With the exception of its raised base, this tea bowl is covered in a jet-black glaze, over which silvery spots seem to float. In Japan today, tea bowls (chawan) decorated with this beautiful pattern are collectively known as yuteki tenmoku chawan. Yuteki literally means “oil drops,” a name that may have been inspired by the pattern, while tenmoku broadly refers to the form of the bowl. In fact, during the Muromachi period (14th–16th century), they used to be simply known as yuteki or yuteki tenmoku. These bowls originated in the Jian kilns, located in the town of Shuiji in northern Fujian, China.

Black-glazed tenmoku tea bowls fired in the Jian kilns are known collectively in Japan as kensan 建盞, or “Jian tea bowls.” They were considered the most prestigious of bowls used to drink tea in China, and have appeared in Japanese texts from as early as the Kamakura period (12th–14th century).
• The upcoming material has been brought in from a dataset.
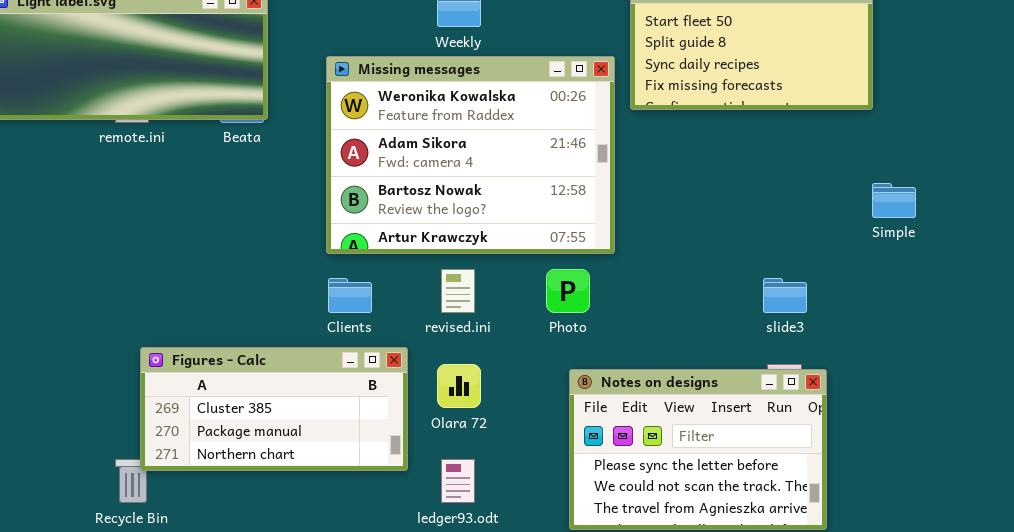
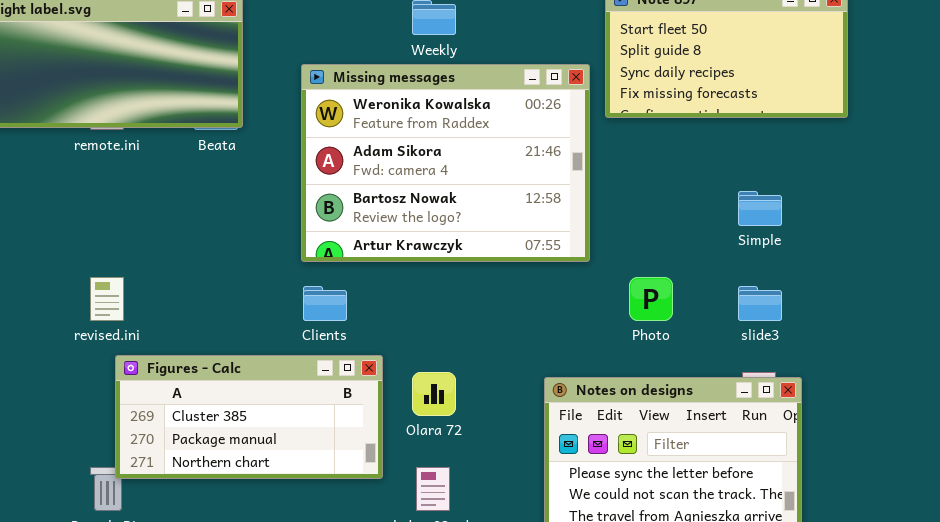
Simple: [872,183,916,218] -> [738,191,782,226], moved
revised.ini: [441,269,475,313] -> [90,277,124,321], moved
Photo: [546,269,590,313] -> [629,277,673,321], moved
Different kinds of patterns tend to emerge from the black-glazed ground of these tea bowls during the firing process. Some take the form of thin, short lines which the Japanese likened to rice grains (nogi); Jian tea bowls with this design are thus sometimes referred to as nogime in Japanese. Yuteki, meanwhile, refers to Jian tea bowls whereby the re-crystallization of minerals in the glaze has resulted in rounder, spot-like patterns.

We can get a glimpse of how Japanese people in the past viewed these imported Jian tea bowls through how they wrote about them in books. One such book is the Kun taikan sōchō ki, a manual owned by the Muromachi shogunal family detailing how to decorate a reception room (zashiki). The first half of the book covers how to decorate the alcove (toko) in the reception room with paintings, and includes critical analysis about different painters and the themes with which they specialize in working. The second half of the book, which shifts the focus to the study room (shoin), talks about the use of imported Chinese objects (karamono) like tea caddies and tea bowls as decorations. One of the categories of decorations mentioned is earthenware, to which non-porcelain tea bowls, i.e. tenmoku tea bowls, belong. According to this book, the most prized of tenmoku is a type known as yōhen, while yuteki comes in second.

The box in which this bowl came bears the words yuteki and tenmoku written on it in ink. The calligraphy of these words is attributed to either Sen no Rikyū or Furuta Oribe, both significant figures in the history of Japanese tea ceremonies. The bowl once passed through the hands of late-Edo-period feudal lord and tea practitioner Matsudaira Fumai. Its entry in the storehouse catalog (Unshū kurachō: daimyō butsubu) reads “Yuteki” followed by a list of names: “Koshoku; Doi Toshikatsu; Kinoshita Nagayasu, Fushimi-ya.” Of these, “Koshoku” 古織 was an alternative way of referring to Furuta Oribe 古田織部.

Though there are many bowls of the yuteki tenmoku type, this particular object stands out for its exceptionally refined shape and patterning, to which it owes its fame.